* Problem to solve: Lay out every line of the listing below as a numbered list, omitting any blank lines.
START Listed entries
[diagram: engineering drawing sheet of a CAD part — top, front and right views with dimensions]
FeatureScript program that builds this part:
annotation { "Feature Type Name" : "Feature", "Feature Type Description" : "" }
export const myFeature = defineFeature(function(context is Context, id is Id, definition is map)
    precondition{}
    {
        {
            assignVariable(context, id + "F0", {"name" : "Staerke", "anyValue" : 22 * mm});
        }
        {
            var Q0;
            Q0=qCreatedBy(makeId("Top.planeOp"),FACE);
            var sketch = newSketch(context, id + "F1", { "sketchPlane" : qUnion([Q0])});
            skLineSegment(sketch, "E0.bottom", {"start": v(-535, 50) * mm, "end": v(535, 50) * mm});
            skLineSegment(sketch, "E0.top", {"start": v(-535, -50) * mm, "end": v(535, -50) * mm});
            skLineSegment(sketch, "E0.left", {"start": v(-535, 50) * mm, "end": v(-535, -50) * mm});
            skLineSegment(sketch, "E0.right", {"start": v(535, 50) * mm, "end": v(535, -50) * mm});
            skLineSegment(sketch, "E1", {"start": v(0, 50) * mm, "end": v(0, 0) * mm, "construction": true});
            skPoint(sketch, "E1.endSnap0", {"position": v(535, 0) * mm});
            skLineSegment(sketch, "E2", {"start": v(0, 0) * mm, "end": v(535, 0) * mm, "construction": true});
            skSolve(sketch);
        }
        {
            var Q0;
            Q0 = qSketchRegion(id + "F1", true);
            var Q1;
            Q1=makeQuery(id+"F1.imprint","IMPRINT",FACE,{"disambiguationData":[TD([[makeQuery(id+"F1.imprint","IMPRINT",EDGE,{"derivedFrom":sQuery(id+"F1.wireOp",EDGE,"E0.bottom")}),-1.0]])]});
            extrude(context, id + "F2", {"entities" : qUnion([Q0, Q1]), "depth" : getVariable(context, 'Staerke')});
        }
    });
END Listed entries
* Reply:
1. [diagram: engineering drawing sheet of a CAD part — top, front and right views with dimensions]
2. FeatureScript program that builds this part:
3. annotation { "Feature Type Name" : "Feature", "Feature Type Description" : "" }
4. export const myFeature = defineFeature(function(context is Context, id is Id, definition is map)
5.     precondition{}
6.     {
7.         {
8.             assignVariable(context, id + "F0", {"name" : "Staerke", "anyValue" : 22 * mm});
9.         }
10.         {
11.             var Q0;
12.             Q0=qCreatedBy(makeId("Top.planeOp"),FACE);
13.             var sketch = newSketch(context, id + "F1", { "sketchPlane" : qUnion([Q0])});
14.             skLineSegment(sketch, "E0.bottom", {"start": v(-535, 50) * mm, "end": v(535, 50) * mm});
15.             skLineSegment(sketch, "E0.top", {"start": v(-535, -50) * mm, "end": v(535, -50) * mm});
16.             skLineSegment(sketch, "E0.left", {"start": v(-535, 50) * mm, "end": v(-535, -50) * mm});
17.             skLineSegment(sketch, "E0.right", {"start": v(535, 50) * mm, "end": v(535, -50) * mm});
18.             skLineSegment(sketch, "E1", {"start": v(0, 50) * mm, "end": v(0, 0) * mm, "construction": true});
19.             skPoint(sketch, "E1.endSnap0", {"position": v(535, 0) * mm});
20.             skLineSegment(sketch, "E2", {"start": v(0, 0) * mm, "end": v(535, 0) * mm, "construction": true});
21.             skSolve(sketch);
22.         }
23.         {
24.             var Q0;
25.             Q0 = qSketchRegion(id + "F1", true);
26.             var Q1;
27.             Q1=makeQuery(id+"F1.imprint","IMPRINT",FACE,{"disambiguationData":[TD([[makeQuery(id+"F1.imprint","IMPRINT",EDGE,{"derivedFrom":sQuery(id+"F1.wireOp",EDGE,"E0.bottom")}),-1.0]])]});
28.             extrude(context, id + "F2", {"entities" : qUnion([Q0, Q1]), "depth" : getVariable(context, 'Staerke')});
29.         }
30.     });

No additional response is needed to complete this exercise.